Pixel coordinate listings:

--------------------------------------------------

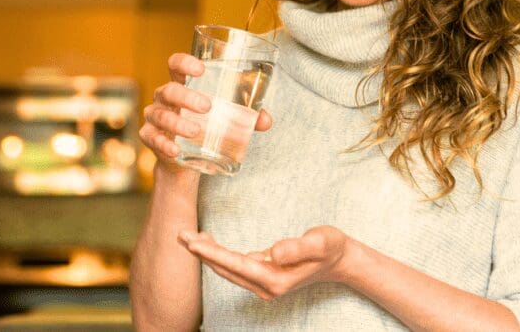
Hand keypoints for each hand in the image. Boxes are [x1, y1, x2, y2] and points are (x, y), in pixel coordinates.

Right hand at [139, 53, 272, 174]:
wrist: (184, 159)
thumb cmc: (206, 126)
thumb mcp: (225, 118)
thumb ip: (247, 116)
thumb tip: (266, 120)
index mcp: (182, 84)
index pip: (176, 64)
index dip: (184, 62)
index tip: (201, 68)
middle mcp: (165, 97)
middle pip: (169, 90)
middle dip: (187, 97)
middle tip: (208, 107)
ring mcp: (155, 117)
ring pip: (160, 115)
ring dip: (178, 123)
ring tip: (196, 131)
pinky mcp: (150, 137)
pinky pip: (152, 138)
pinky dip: (164, 144)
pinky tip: (176, 150)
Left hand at [179, 226, 348, 300]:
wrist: (340, 259)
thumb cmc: (330, 247)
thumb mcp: (321, 242)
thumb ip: (299, 247)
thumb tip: (273, 252)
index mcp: (276, 279)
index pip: (236, 264)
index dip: (212, 253)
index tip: (192, 243)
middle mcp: (266, 286)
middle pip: (226, 269)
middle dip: (202, 252)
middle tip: (179, 233)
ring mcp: (264, 284)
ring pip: (228, 269)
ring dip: (207, 254)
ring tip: (187, 236)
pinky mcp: (263, 276)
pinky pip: (234, 266)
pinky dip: (218, 255)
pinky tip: (208, 242)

--------------------------------------------------

WORK TO COMPLETE:
Write out all the entries precisely as given, omitting each image.

RESULT OF THE EXERCISE:
Hand keypoints for each hand in the image. Boxes are [x1, y1, x2, y2] and points are (x, y), in pixel coordinates.

Right hand at [139, 53, 272, 174]:
wrist: (184, 159)
thumb cmc: (206, 126)
thumb mcp: (225, 118)
thumb ip: (247, 116)
thumb tip: (266, 120)
index mcp: (182, 84)
index pip: (176, 64)
index dip: (184, 62)
index tip: (201, 68)
middle mcp: (165, 97)
middle pip: (169, 90)
middle dip: (187, 97)
middle tip: (208, 107)
ring mcp: (155, 117)
ring pip: (160, 115)
ring dip: (178, 123)
ring tip: (196, 131)
pinky mcp: (150, 137)
pinky pip: (152, 138)
pinky dip: (164, 144)
pinky tip: (176, 150)
Left hand at [179, 226, 348, 300]:
wrist: (340, 259)
thumb cmc: (330, 247)
thumb mcp: (321, 242)
thumb ip: (299, 247)
thumb tip: (273, 252)
index mcp: (276, 279)
index pip: (236, 264)
index dip: (212, 253)
index tip: (192, 243)
middle mcp: (266, 286)
middle pip: (226, 269)
middle dip: (202, 252)
middle tip: (179, 233)
ring mcp: (264, 284)
ring pip: (228, 269)
ring dip: (207, 254)
ring tip: (187, 236)
pinky mcp: (263, 276)
pinky pip: (234, 266)
pinky dip: (218, 255)
pinky tip: (208, 242)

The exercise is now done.